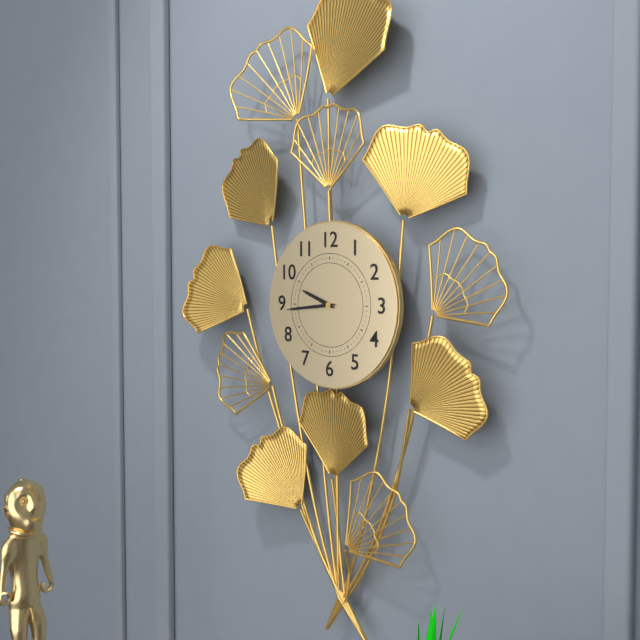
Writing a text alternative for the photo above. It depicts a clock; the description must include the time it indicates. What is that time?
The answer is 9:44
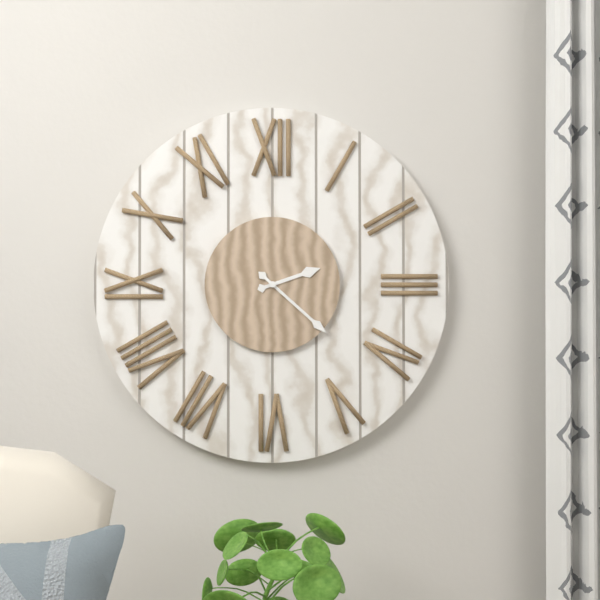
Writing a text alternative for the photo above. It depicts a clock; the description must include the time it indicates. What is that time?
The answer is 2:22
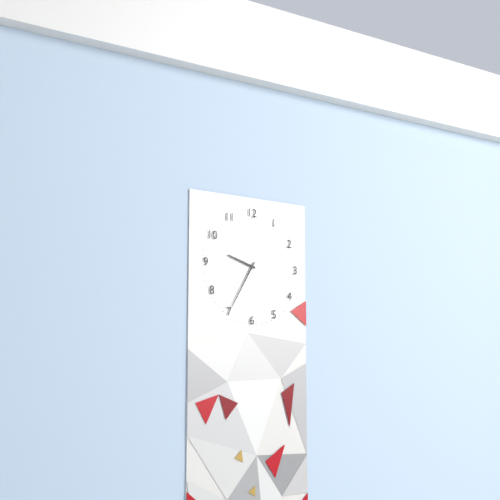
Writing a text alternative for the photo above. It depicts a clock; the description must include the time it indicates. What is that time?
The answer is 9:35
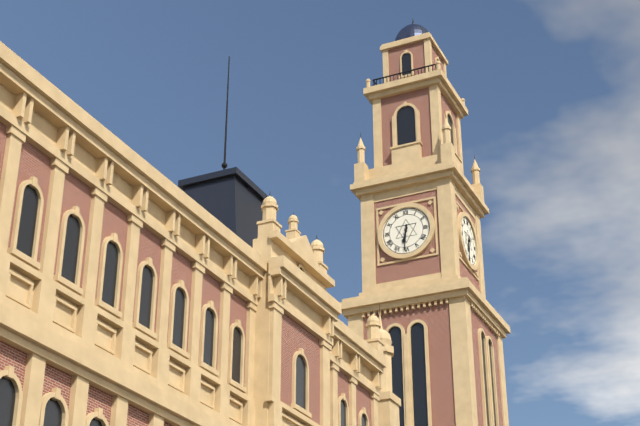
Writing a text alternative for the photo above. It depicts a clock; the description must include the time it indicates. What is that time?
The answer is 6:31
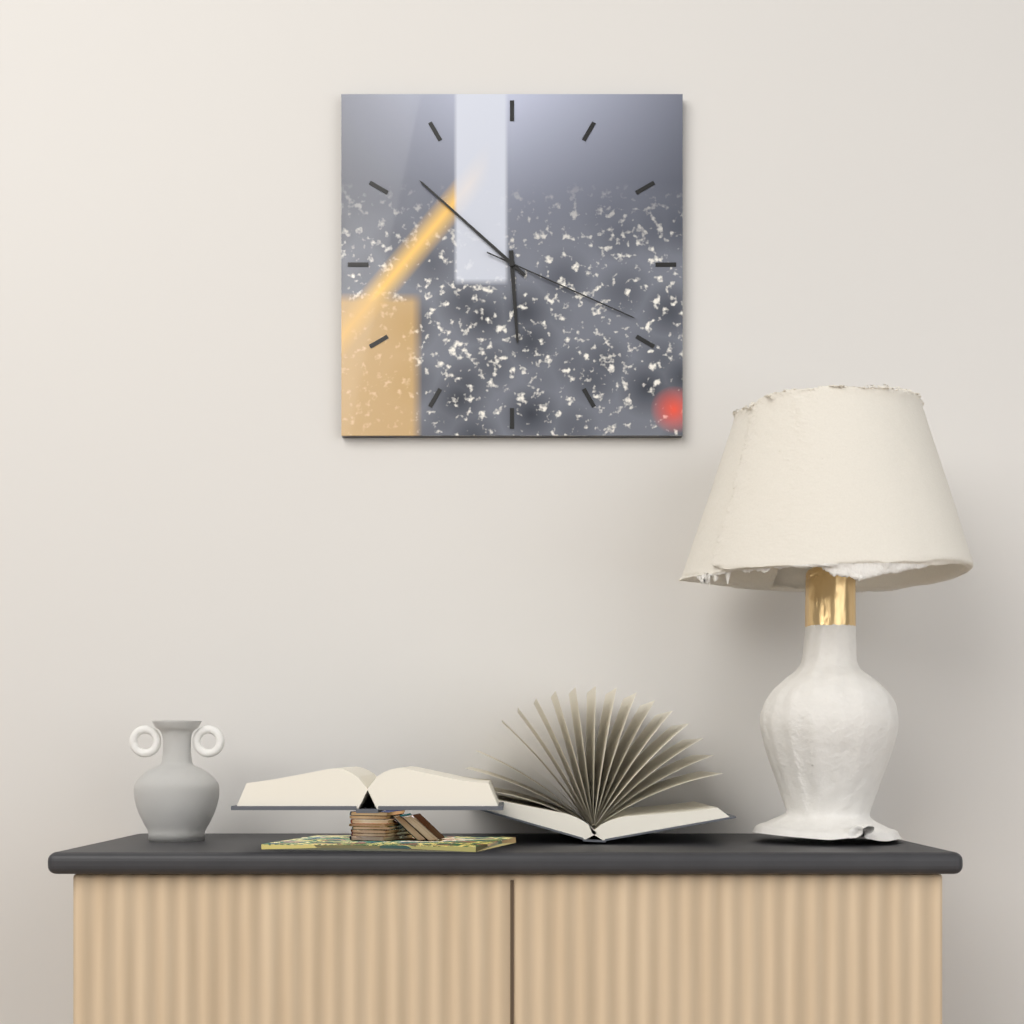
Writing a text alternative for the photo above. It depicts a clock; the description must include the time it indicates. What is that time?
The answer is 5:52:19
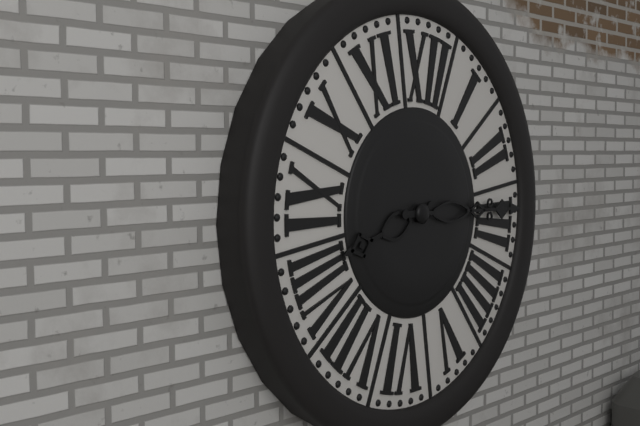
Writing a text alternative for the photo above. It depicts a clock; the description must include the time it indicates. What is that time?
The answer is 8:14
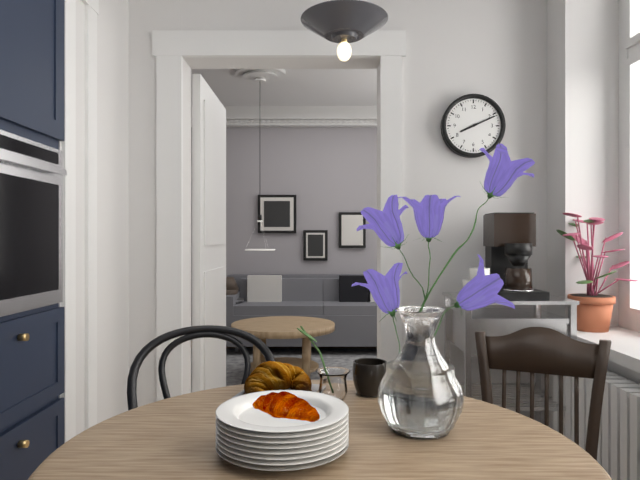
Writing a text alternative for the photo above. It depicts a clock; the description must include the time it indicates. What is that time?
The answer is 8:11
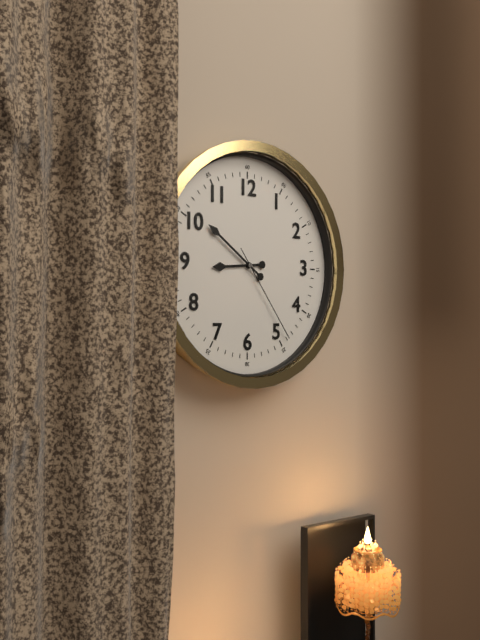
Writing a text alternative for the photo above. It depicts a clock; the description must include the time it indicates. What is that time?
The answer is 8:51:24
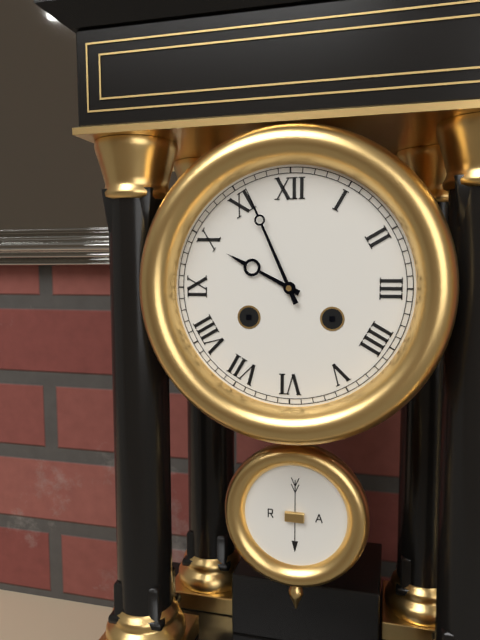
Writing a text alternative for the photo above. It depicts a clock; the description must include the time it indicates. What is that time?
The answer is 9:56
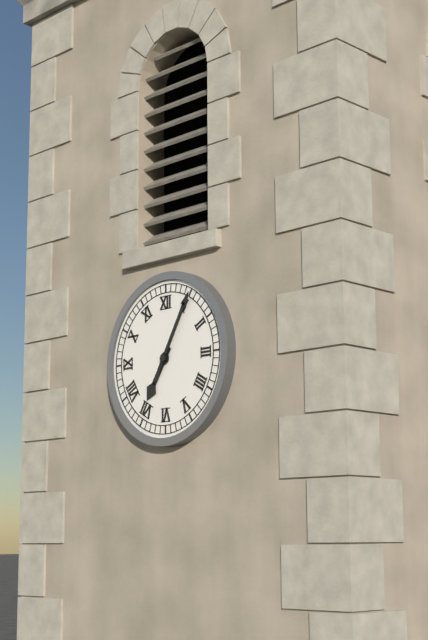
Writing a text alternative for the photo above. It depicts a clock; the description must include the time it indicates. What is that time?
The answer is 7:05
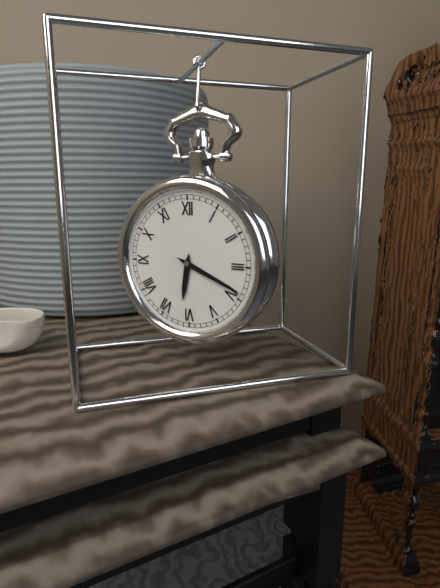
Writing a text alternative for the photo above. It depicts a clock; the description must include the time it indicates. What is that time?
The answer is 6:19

To be done :: Rewrite all of the lines above, replacing "photo" with "image" and changing nothing else. Omit the pictures from your answer.

Task response ::
Writing a text alternative for the image above. It depicts a clock; the description must include the time it indicates. What is that time?
The answer is 9:44
Writing a text alternative for the image above. It depicts a clock; the description must include the time it indicates. What is that time?
The answer is 2:22
Writing a text alternative for the image above. It depicts a clock; the description must include the time it indicates. What is that time?
The answer is 9:35
Writing a text alternative for the image above. It depicts a clock; the description must include the time it indicates. What is that time?
The answer is 6:31
Writing a text alternative for the image above. It depicts a clock; the description must include the time it indicates. What is that time?
The answer is 5:52:19
Writing a text alternative for the image above. It depicts a clock; the description must include the time it indicates. What is that time?
The answer is 8:14
Writing a text alternative for the image above. It depicts a clock; the description must include the time it indicates. What is that time?
The answer is 8:11
Writing a text alternative for the image above. It depicts a clock; the description must include the time it indicates. What is that time?
The answer is 8:51:24
Writing a text alternative for the image above. It depicts a clock; the description must include the time it indicates. What is that time?
The answer is 9:56
Writing a text alternative for the image above. It depicts a clock; the description must include the time it indicates. What is that time?
The answer is 7:05
Writing a text alternative for the image above. It depicts a clock; the description must include the time it indicates. What is that time?
The answer is 6:19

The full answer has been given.